◆ 記述課題 A: 電線の色による識別についての抜粋から、IECとJISの規格番号をすべて重複なしで挙げてください。

◆ 読解用抜粋:
- - -
識別標識 (電線)
出典: フリー百科事典『ウィキペディア(Wikipedia)』 (2023/05/29 09:36 UTC 版)
ここでは、主に色による識別について述べる。
ISO/JISにあるもの
- 接地線、保護導体(PE) - 緑/黄 (IEC 60446英語版記事)、または緑(JIS C 0446)
- 接地側電線、中性線、中間線(N) - ライトブルー(IEC 60446)、または白(薄い灰色)(JIS C 0446)
- これらは、被覆の色であればそれを利用する。これらの色がない場合は、全長にわたって(こちらが望ましい)、あるいは、端末などの要所にこれらの色でマーキングする。
- PEN導体 - 次のいずれか
- 全長にわたり緑/黄、さらに端末にライトブルー (IEC 60364-5-51)、または全長にわたり緑、端末に白(薄い灰色) (JIS C 60364-5-51) - つまり全長にわたりPEの色、端末をNの色にする
- 全長にわたりライトブルー、さらに端末に緑/黄(IEC 60364-5-51)、または全長にわたり白(薄い灰色)、端末に緑JIS C 60364-5-51) - つまり全長にわたりNの色、端末をPEの色にする
- 緑/黄の組み合わせ(IEC 60446)および緑(JIS C 0446)は接地線以外に使用してはならない。
- 誤使用防止のため、単色の黄および緑は、緑/黄の組み合わせと混乱する恐れがあるところでは使用してはならない。
- 中性線、中間線が使われていない場所では、多芯ケーブル内のライトブルーの電線を接地線を除いた他の目的に使用することができる(実際には白も同じ扱いになっている)。
IEC 60446では、望ましいものとして、緑/黄、ライトブルー、黒、茶、の組み合わせを挙げている。JIS C 0446では日本国内の例として、 (緑、)黒、白、赤、をあげている。
日本国内の屋内電気配線では黒、白、赤、緑を使用することが一般的であり、VVFケーブルを用いて配線する場合には、一般的な黒、白、赤の心線のうち、100V系配線では赤を、200V系配線では白をアースに転用して、末端に緑色のビニールテープを巻くなどして識別する場合がある( / )。そのような転用をする必要がない黒、白、緑の3色、または黒、赤、緑の3色の組み合わせのVVFケーブルも存在する。
- - -
◆ 課題データ:

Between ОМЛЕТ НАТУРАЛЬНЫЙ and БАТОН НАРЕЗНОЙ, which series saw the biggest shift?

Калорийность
- - -
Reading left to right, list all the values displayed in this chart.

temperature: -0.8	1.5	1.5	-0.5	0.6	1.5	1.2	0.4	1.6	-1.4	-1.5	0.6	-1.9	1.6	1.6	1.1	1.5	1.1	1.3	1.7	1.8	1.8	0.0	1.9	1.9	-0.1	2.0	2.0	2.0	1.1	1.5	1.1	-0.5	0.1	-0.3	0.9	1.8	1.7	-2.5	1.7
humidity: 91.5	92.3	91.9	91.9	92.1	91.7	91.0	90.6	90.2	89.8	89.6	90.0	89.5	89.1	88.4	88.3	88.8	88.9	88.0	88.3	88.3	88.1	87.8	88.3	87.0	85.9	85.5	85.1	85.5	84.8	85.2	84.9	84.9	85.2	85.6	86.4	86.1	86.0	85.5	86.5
- - -
◆ 記述課題 B: 課題データの項目のうち、「Between ОМЛЕТ НАТУРАЛЬНЫЙ」を含む行から「Калорийность」を含む行までを、両端の行も含めてそのまま書き写してください。

◆ 演習解答 A: IEC 60446、JIS C 0446、IEC 60364-5-51、JIS C 60364-5-51

◆ 演習解答 B:
Between ОМЛЕТ НАТУРАЛЬНЫЙ and БАТОН НАРЕЗНОЙ, which series saw the biggest shift?

Калорийность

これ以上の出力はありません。